● AVAILABLE DATA:
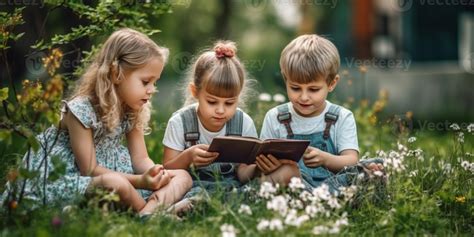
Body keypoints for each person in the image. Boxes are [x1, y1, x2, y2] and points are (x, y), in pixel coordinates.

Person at [1, 28, 192, 215]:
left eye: (155, 82)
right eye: (145, 82)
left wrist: (154, 174)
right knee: (116, 184)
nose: (152, 89)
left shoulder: (133, 108)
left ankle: (147, 213)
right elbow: (89, 169)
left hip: (121, 178)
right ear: (116, 73)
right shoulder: (81, 109)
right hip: (71, 179)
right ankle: (152, 212)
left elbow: (140, 159)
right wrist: (141, 181)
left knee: (182, 176)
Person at [162, 41, 298, 200]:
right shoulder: (180, 122)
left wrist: (258, 169)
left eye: (229, 103)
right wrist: (187, 158)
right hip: (191, 188)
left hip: (234, 188)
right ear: (195, 92)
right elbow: (167, 169)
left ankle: (231, 200)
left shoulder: (243, 122)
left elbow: (242, 173)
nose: (220, 110)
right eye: (212, 102)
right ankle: (196, 203)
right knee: (176, 186)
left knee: (289, 171)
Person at [259, 34, 384, 193]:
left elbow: (351, 160)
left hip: (334, 184)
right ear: (285, 80)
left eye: (313, 89)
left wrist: (325, 159)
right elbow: (263, 159)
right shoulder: (275, 117)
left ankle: (329, 200)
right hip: (294, 183)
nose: (304, 97)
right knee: (279, 176)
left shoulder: (341, 117)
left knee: (371, 170)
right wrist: (271, 165)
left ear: (331, 83)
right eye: (295, 88)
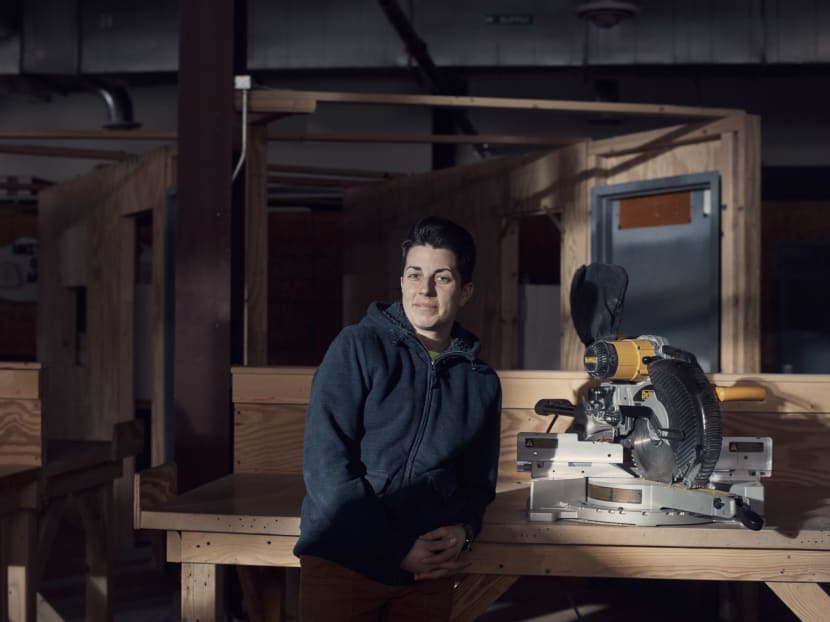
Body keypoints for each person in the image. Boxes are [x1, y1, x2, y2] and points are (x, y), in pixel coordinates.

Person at [294, 216, 503, 621]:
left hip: (426, 575)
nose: (424, 290)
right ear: (403, 281)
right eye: (414, 275)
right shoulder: (356, 347)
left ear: (466, 291)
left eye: (441, 278)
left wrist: (465, 529)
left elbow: (479, 483)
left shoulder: (481, 383)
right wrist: (396, 550)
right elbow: (326, 468)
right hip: (343, 561)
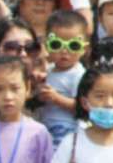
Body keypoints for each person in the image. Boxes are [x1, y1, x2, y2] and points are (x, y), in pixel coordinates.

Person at [38, 10, 89, 145]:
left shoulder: (78, 74)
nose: (64, 52)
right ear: (47, 45)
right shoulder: (48, 70)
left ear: (84, 49)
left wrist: (55, 98)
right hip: (45, 125)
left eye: (73, 46)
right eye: (56, 45)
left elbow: (81, 106)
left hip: (66, 128)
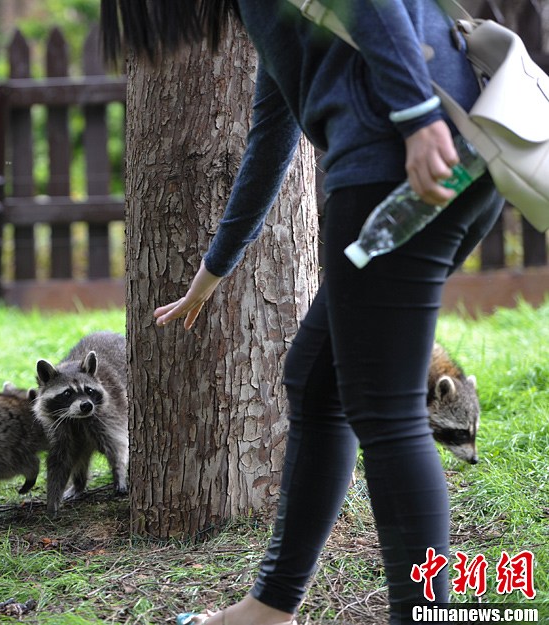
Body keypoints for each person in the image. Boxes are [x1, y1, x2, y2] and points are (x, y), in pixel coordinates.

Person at [100, 1, 504, 624]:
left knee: (388, 413)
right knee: (317, 381)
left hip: (401, 168)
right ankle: (268, 609)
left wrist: (419, 117)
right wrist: (213, 272)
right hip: (443, 163)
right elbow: (273, 131)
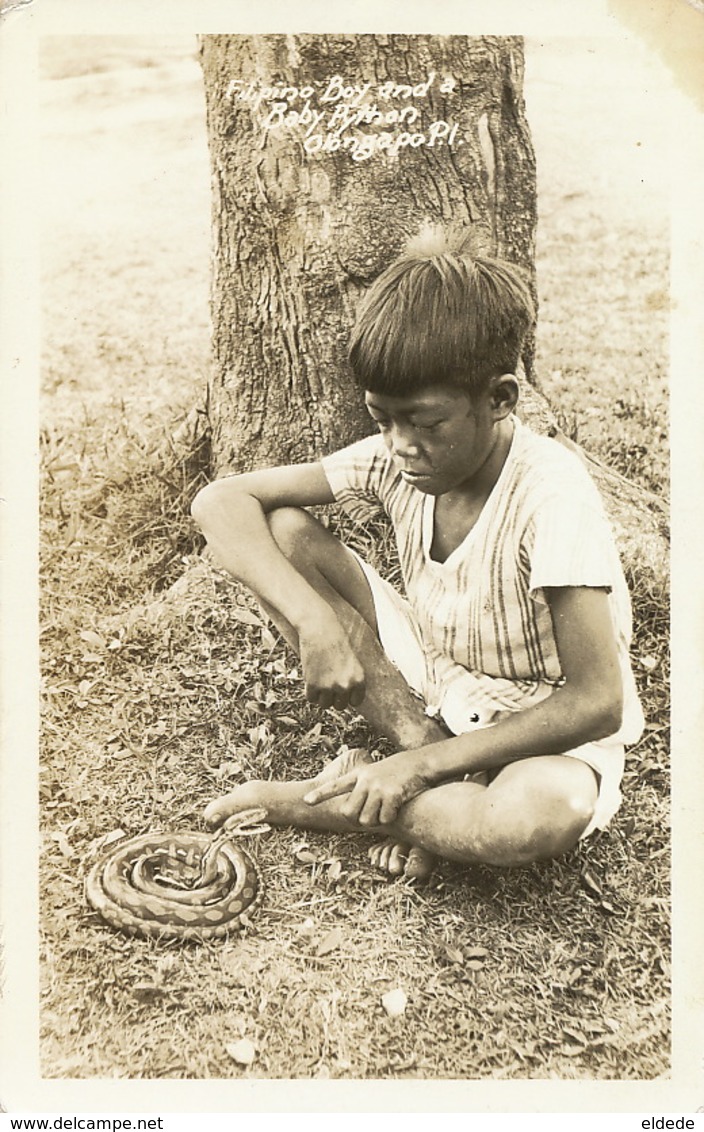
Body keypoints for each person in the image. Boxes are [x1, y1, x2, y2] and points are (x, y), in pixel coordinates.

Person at [191, 245, 644, 881]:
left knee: (539, 814)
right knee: (286, 531)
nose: (403, 445)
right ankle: (427, 774)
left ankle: (328, 801)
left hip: (539, 724)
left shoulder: (552, 496)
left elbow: (599, 702)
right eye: (383, 419)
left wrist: (418, 771)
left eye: (426, 422)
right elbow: (222, 501)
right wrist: (313, 621)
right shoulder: (392, 457)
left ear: (501, 398)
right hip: (437, 680)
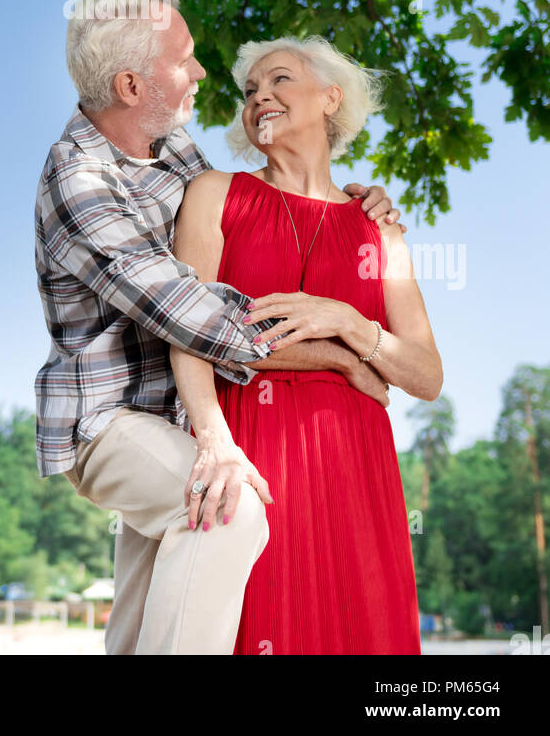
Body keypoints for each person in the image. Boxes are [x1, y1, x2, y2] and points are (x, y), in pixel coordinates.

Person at [34, 0, 405, 655]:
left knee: (144, 621)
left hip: (171, 412)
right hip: (110, 419)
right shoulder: (79, 181)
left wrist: (358, 202)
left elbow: (257, 211)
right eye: (183, 59)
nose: (203, 70)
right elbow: (196, 315)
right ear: (130, 87)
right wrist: (341, 352)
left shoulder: (172, 150)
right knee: (228, 517)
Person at [170, 36, 442, 655]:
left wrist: (350, 322)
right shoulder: (216, 194)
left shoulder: (378, 229)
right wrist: (345, 362)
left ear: (329, 99)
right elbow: (188, 333)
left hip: (357, 464)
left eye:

● PROBLEM DETAILS: Please repeat every record above exactly, but leave out the pictures.

● SOLUTION FOR THIS EXERCISE:
Body keypoints for each person in the image. Boxes are [x1, y1, x2, y2] and points are (x, y), in pixel coordinates.

Person at [1, 28, 192, 215]:
left eye: (155, 82)
right eye: (145, 82)
left wrist: (154, 174)
right knee: (116, 184)
nose: (152, 89)
left shoulder: (133, 108)
left ankle: (147, 213)
right elbow: (89, 169)
left hip: (121, 178)
right ear: (116, 73)
right shoulder: (81, 109)
right hip: (71, 179)
right ankle: (152, 212)
left elbow: (140, 159)
right wrist: (141, 181)
left knee: (182, 176)
Person at [162, 41, 298, 200]:
right shoulder: (180, 122)
left wrist: (258, 169)
left eye: (229, 103)
right wrist: (187, 158)
right hip: (191, 188)
left hip: (234, 188)
right ear: (195, 92)
right elbow: (167, 169)
left ankle: (231, 200)
left shoulder: (243, 122)
left elbow: (242, 173)
nose: (220, 110)
right eye: (212, 102)
right ankle: (196, 203)
right knee: (176, 186)
left knee: (289, 171)
Person at [259, 34, 384, 193]:
left elbow: (351, 160)
left hip: (334, 184)
right ear: (285, 80)
left eye: (313, 89)
left wrist: (325, 159)
right elbow: (263, 159)
right shoulder: (275, 117)
left ankle: (329, 200)
right hip: (294, 183)
nose: (304, 97)
right knee: (279, 176)
left shoulder: (341, 117)
left knee: (371, 170)
right wrist: (271, 165)
left ear: (331, 83)
right eye: (295, 88)
Body keypoints for each person in the image. Boxes are [x1, y1, x2, y2] and points are (x, y), in pixel coordinates.

Person at [294, 216, 503, 621]:
left hip: (426, 575)
nose: (424, 290)
right ear: (403, 281)
right eye: (414, 275)
right shoulder: (356, 347)
left ear: (466, 291)
left eye: (441, 278)
left wrist: (465, 529)
left elbow: (479, 483)
left shoulder: (481, 383)
right wrist: (396, 550)
right elbow: (326, 468)
right hip: (343, 561)
Body keypoints for each person in the image. Boxes are [x1, y1, x2, y2] and points are (x, y), in pixel coordinates.

Person at [38, 10, 89, 145]:
left shoulder: (78, 74)
nose: (64, 52)
right ear: (47, 45)
right shoulder: (48, 70)
left ear: (84, 49)
left wrist: (55, 98)
right hip: (45, 125)
left eye: (73, 46)
right eye: (56, 45)
left elbow: (81, 106)
left hip: (66, 128)
Body keypoints for each person in the image. Boxes are [x1, y1, x2, y2] and points are (x, y), in pixel coordinates.

Person at [100, 1, 504, 624]:
left knee: (388, 413)
right knee: (317, 381)
left hip: (401, 168)
right ankle: (268, 609)
left wrist: (419, 117)
right wrist: (213, 272)
right hip: (443, 163)
right elbow: (273, 131)
Body keypoints for each person in the image. Boxes are [x1, y1, x2, y2] and points are (x, y), in pixel coordinates.

Person at [191, 245, 644, 881]:
left knee: (539, 814)
right knee: (286, 531)
nose: (403, 445)
right ankle: (427, 774)
left ankle: (328, 801)
left hip: (539, 724)
left shoulder: (552, 496)
left elbow: (599, 702)
right eye: (383, 419)
left wrist: (418, 771)
left eye: (426, 422)
right elbow: (222, 501)
right wrist: (313, 621)
right shoulder: (392, 457)
left ear: (501, 398)
right hip: (437, 680)
Body keypoints for each person in the image. Boxes are [x1, y1, x2, y2] and points are (x, y), in pixel coordinates.

Person at [34, 0, 405, 655]:
left knee: (144, 621)
left hip: (171, 412)
right hip: (110, 419)
right shoulder: (79, 181)
left wrist: (358, 202)
left elbow: (257, 211)
right eye: (183, 59)
nose: (203, 70)
right elbow: (196, 315)
right ear: (130, 87)
right wrist: (341, 352)
left shoulder: (172, 150)
right knee: (228, 517)
Person at [170, 36, 442, 655]:
left wrist: (350, 322)
right shoulder: (216, 194)
left shoulder: (378, 229)
right wrist: (345, 362)
left ear: (329, 99)
right elbow: (188, 333)
left hip: (357, 464)
left eye:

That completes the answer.